In real life I am exactly as you've come to know me. I've told many life stories, showed many photos and met quite a few fellow bloggers who've recognized, I hope, that I am who I am.
But I continue to have a hard and fast rule about the Internet: Be careful what you look for ...and what you believe... online.

Salon.com
Comments
Robin, I've got a big Ditto! for you.
Joan, glad you enjoyed. I've got a million AOL stories, these are the most tame...
I mean for gawdsakes !! The Macarena?
Sheba, thanks, I'm so proud of that line. If I could think of Rob's last name I'd Google him just for the fun of it. OTOH, naaa.
aka, you crack me up!
My name in the 90's was Savannah after my store and yes everyone thought I was a porn star too hahahaha
Rated with hugs
MAWB, I'm with you, what were those duds thinking?? And the one who sent his (or not his) to me worked there!
Christine, what a story. If she continued to date him, that must have been Some picture... heh
Lea, I was just searching photos of generic mushrooms when I stumbled on that one. Kismet or what? Rob's was less decorative and um, smaller.
greenheron, I'd write Sally and the Bears but it would have to be porn. heh
Deborah, my experiences at AOL ran the gamut and then some. There's another one about DADT. Plus, rampant sexism... oy. It's fun to tell a lighter story for a change.
Flower Child, everybody's got great comebacks, I love to hear them all. I bet your Bear friend was part of that, um, group...
Sheila, not sure why it's reassuring, but happy to oblige.
PS I was apparently not as naive in life as you when I found them and I will never forget the private Tea for Two Room on MSN [before you could set up your own private chats, there were public available pre-set for two only rooms lol] :-)
Rob the Mushroom
Rated for the expression 'skeeved out'.
YOU missed the all time great opportunity to ask, "Uhhh, is that supposed to be a penis? Rather smallish isn't it?"

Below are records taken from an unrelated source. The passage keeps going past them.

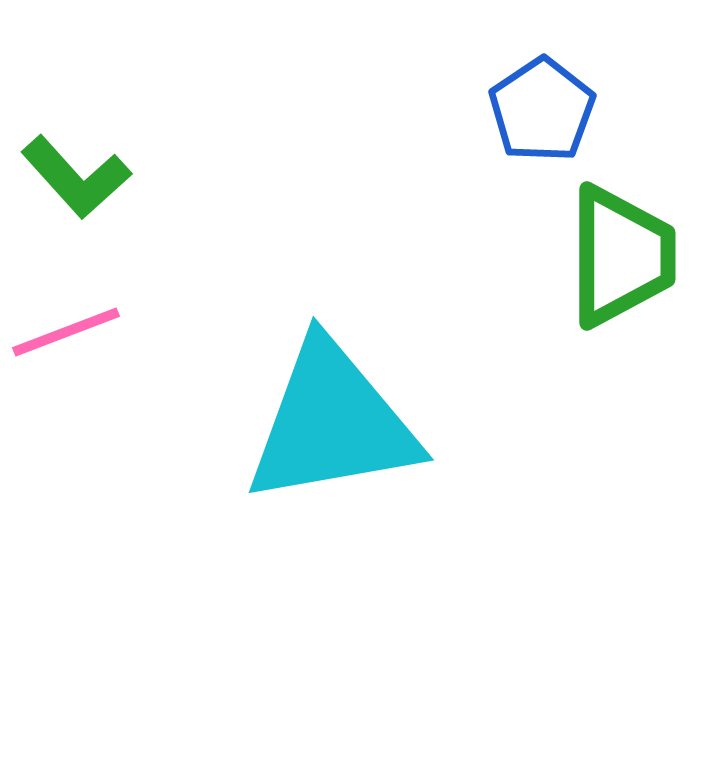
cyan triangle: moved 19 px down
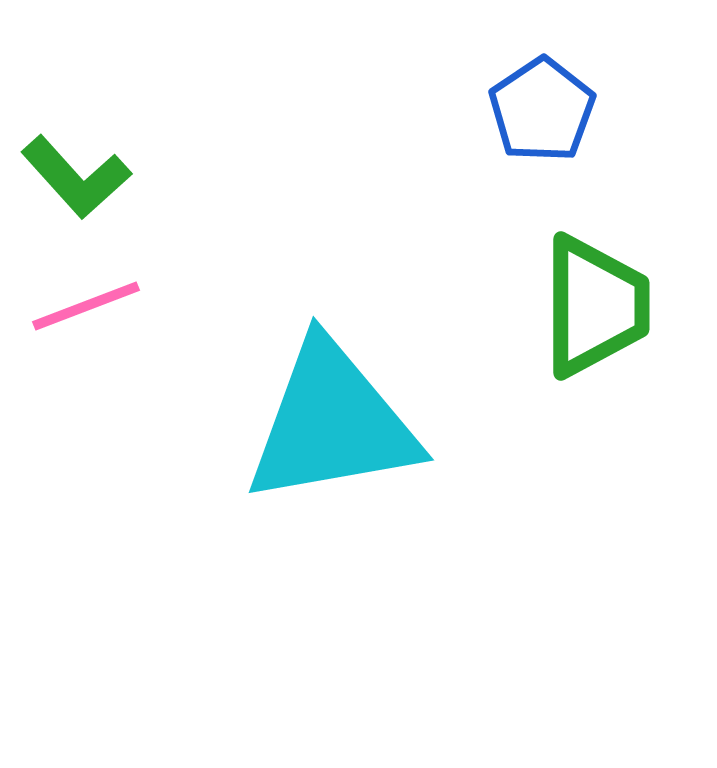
green trapezoid: moved 26 px left, 50 px down
pink line: moved 20 px right, 26 px up
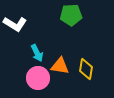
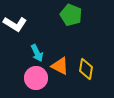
green pentagon: rotated 25 degrees clockwise
orange triangle: rotated 18 degrees clockwise
pink circle: moved 2 px left
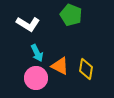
white L-shape: moved 13 px right
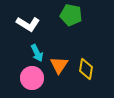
green pentagon: rotated 10 degrees counterclockwise
orange triangle: moved 1 px left, 1 px up; rotated 36 degrees clockwise
pink circle: moved 4 px left
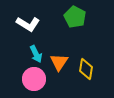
green pentagon: moved 4 px right, 2 px down; rotated 15 degrees clockwise
cyan arrow: moved 1 px left, 1 px down
orange triangle: moved 3 px up
pink circle: moved 2 px right, 1 px down
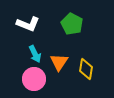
green pentagon: moved 3 px left, 7 px down
white L-shape: rotated 10 degrees counterclockwise
cyan arrow: moved 1 px left
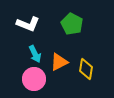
orange triangle: rotated 30 degrees clockwise
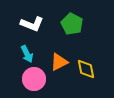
white L-shape: moved 4 px right
cyan arrow: moved 8 px left
yellow diamond: rotated 20 degrees counterclockwise
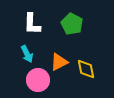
white L-shape: rotated 70 degrees clockwise
pink circle: moved 4 px right, 1 px down
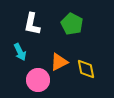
white L-shape: rotated 10 degrees clockwise
cyan arrow: moved 7 px left, 2 px up
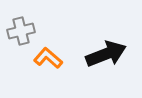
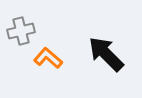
black arrow: rotated 114 degrees counterclockwise
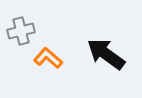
black arrow: rotated 9 degrees counterclockwise
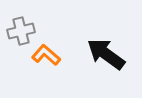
orange L-shape: moved 2 px left, 3 px up
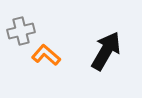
black arrow: moved 3 px up; rotated 84 degrees clockwise
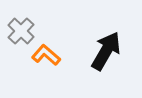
gray cross: rotated 32 degrees counterclockwise
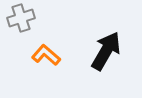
gray cross: moved 13 px up; rotated 28 degrees clockwise
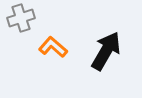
orange L-shape: moved 7 px right, 8 px up
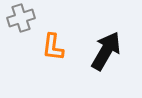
orange L-shape: rotated 124 degrees counterclockwise
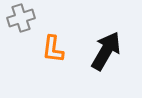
orange L-shape: moved 2 px down
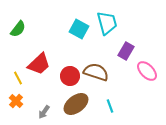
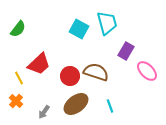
yellow line: moved 1 px right
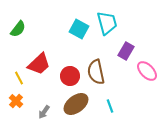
brown semicircle: rotated 120 degrees counterclockwise
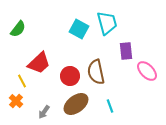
purple rectangle: rotated 36 degrees counterclockwise
red trapezoid: moved 1 px up
yellow line: moved 3 px right, 3 px down
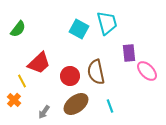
purple rectangle: moved 3 px right, 2 px down
orange cross: moved 2 px left, 1 px up
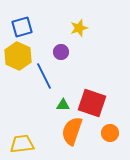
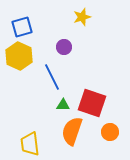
yellow star: moved 3 px right, 11 px up
purple circle: moved 3 px right, 5 px up
yellow hexagon: moved 1 px right
blue line: moved 8 px right, 1 px down
orange circle: moved 1 px up
yellow trapezoid: moved 8 px right; rotated 90 degrees counterclockwise
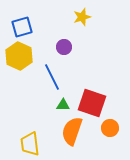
orange circle: moved 4 px up
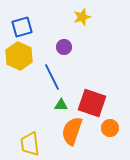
green triangle: moved 2 px left
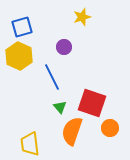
green triangle: moved 1 px left, 2 px down; rotated 48 degrees clockwise
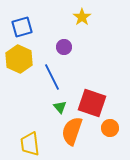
yellow star: rotated 18 degrees counterclockwise
yellow hexagon: moved 3 px down
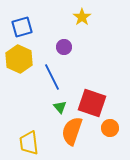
yellow trapezoid: moved 1 px left, 1 px up
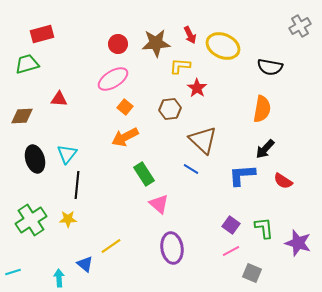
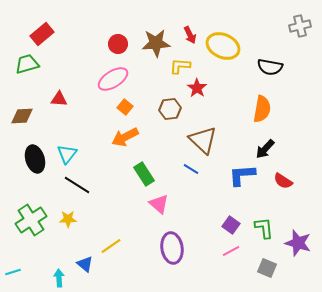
gray cross: rotated 15 degrees clockwise
red rectangle: rotated 25 degrees counterclockwise
black line: rotated 64 degrees counterclockwise
gray square: moved 15 px right, 5 px up
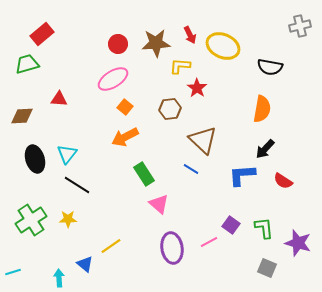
pink line: moved 22 px left, 9 px up
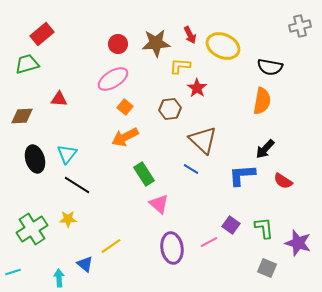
orange semicircle: moved 8 px up
green cross: moved 1 px right, 9 px down
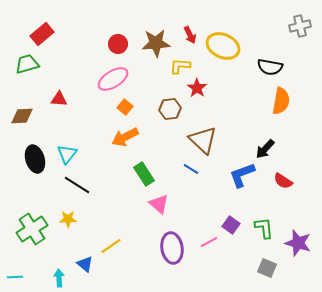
orange semicircle: moved 19 px right
blue L-shape: rotated 16 degrees counterclockwise
cyan line: moved 2 px right, 5 px down; rotated 14 degrees clockwise
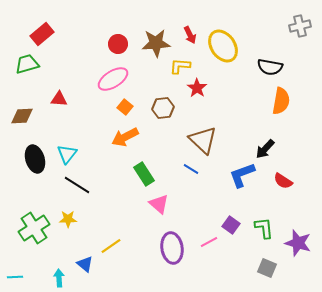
yellow ellipse: rotated 32 degrees clockwise
brown hexagon: moved 7 px left, 1 px up
green cross: moved 2 px right, 1 px up
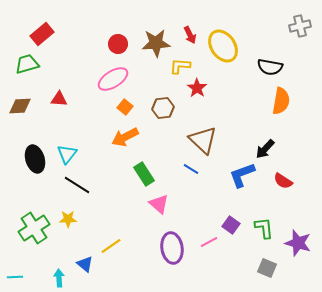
brown diamond: moved 2 px left, 10 px up
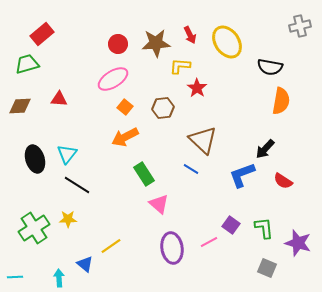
yellow ellipse: moved 4 px right, 4 px up
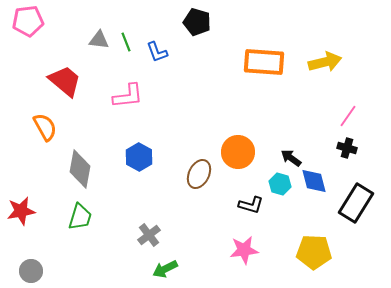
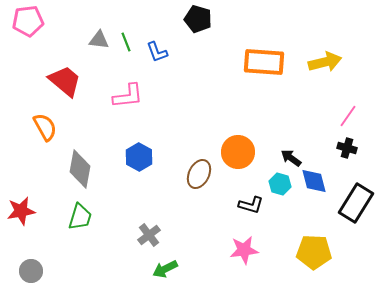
black pentagon: moved 1 px right, 3 px up
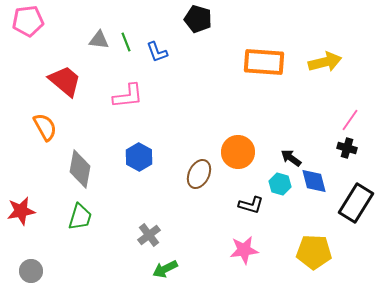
pink line: moved 2 px right, 4 px down
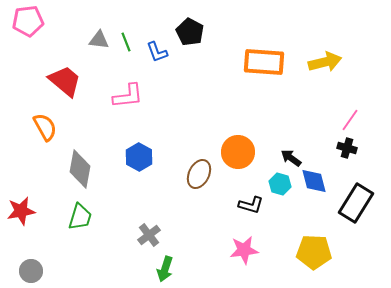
black pentagon: moved 8 px left, 13 px down; rotated 12 degrees clockwise
green arrow: rotated 45 degrees counterclockwise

More than likely, that would have made him feel like the air escaping from a full balloon let loose in the living room...
:D
Just kidding!! AOL was okay, if you didn't have the REAL Internet to chat on!! :D
Bears for Bears??? And they didn't go for the honey?? So very very ga...oh....yeah....:D
oxoxooxo, G
♥
And online in the early to mid '90's, trust me, AOL was anything but "white bread." Au contraire, the stories I can't tell.